Member of the Oregon House of Representatives from the 12th district
- In office 1957–1977
- Succeeded by: Rod Monroe
- In office 1948–1950

Personal details
- Born: Grace M. Olivier January 15, 1898 Portland, Oregon, US
- Died: November 28, 1979 (aged 81) Portland, Oregon, US
- Party: Democratic
- Spouse(s): Vernon Williams ​ ​(m. 1927, divorced)​ Raymond Peck ​ ​(m. 1936, divorced)​
- Profession: Secretary; stenographer; union steward;

= Grace Olivier Peck =

American politician (1898–1979)

Grace Olivier Peck (January 15, 1898 – November 28, 1979) was an American politician who was a member of the Oregon House of Representatives.

Peck was born in Portland in 1898, the daughter of Jules Olivier, a river steamboat pilot who was originally from Belgium. After her parents divorced when she was young, she was raised and attended primary schooling in Portland. After graduating from Behnke-Walker Business College in Portland, she worked as a legal stenographer, secretary, union steward and shipyard timekeeper. She was first elected to the Oregon House of Representatives in 1948, serving a single term until 1950. She was re-elected in 1957 and served until her defeat in a primary election by Rod Monroe in 1976, who highlighted her age in his campaign. During her time in the office, she was a notable advocate for improved prison conditions, the poor, and for people with disabilities.

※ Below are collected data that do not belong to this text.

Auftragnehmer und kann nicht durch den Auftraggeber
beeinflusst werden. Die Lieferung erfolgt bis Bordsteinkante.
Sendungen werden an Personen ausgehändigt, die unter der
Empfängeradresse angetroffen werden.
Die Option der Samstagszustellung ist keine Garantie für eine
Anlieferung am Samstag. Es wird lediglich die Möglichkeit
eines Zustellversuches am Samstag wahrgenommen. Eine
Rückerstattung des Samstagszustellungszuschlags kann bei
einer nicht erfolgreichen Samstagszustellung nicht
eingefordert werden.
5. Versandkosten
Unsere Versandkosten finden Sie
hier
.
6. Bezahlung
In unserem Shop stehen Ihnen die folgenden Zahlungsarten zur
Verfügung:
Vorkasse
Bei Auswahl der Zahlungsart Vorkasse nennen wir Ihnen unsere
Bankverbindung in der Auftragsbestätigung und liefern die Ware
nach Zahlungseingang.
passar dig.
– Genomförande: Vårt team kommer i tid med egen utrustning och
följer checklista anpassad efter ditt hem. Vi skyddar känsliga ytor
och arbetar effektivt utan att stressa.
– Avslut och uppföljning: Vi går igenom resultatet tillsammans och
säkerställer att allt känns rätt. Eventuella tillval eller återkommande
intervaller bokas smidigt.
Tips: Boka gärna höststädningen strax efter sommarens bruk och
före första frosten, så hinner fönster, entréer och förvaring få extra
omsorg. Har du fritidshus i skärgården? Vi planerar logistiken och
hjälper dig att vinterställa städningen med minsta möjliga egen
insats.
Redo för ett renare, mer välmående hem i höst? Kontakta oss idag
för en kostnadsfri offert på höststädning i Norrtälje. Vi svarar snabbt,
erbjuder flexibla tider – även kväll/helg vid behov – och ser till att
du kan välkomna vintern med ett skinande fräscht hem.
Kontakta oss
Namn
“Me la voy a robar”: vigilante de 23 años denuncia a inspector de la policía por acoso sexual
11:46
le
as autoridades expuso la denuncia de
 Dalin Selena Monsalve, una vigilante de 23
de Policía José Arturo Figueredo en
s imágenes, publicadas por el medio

She was married twice, first to Vernon Williams, divorcing in 1930. In 1936, she married Raymond Peck, but they also divorced in the 1940s. She was a member of the Catholic Daughters of America and Ladies of the Grand Army of the Republic. Peck died at a hospital in Portland on November 28, 1979, from a stroke; she also had a stroke two years prior that incapacitated her.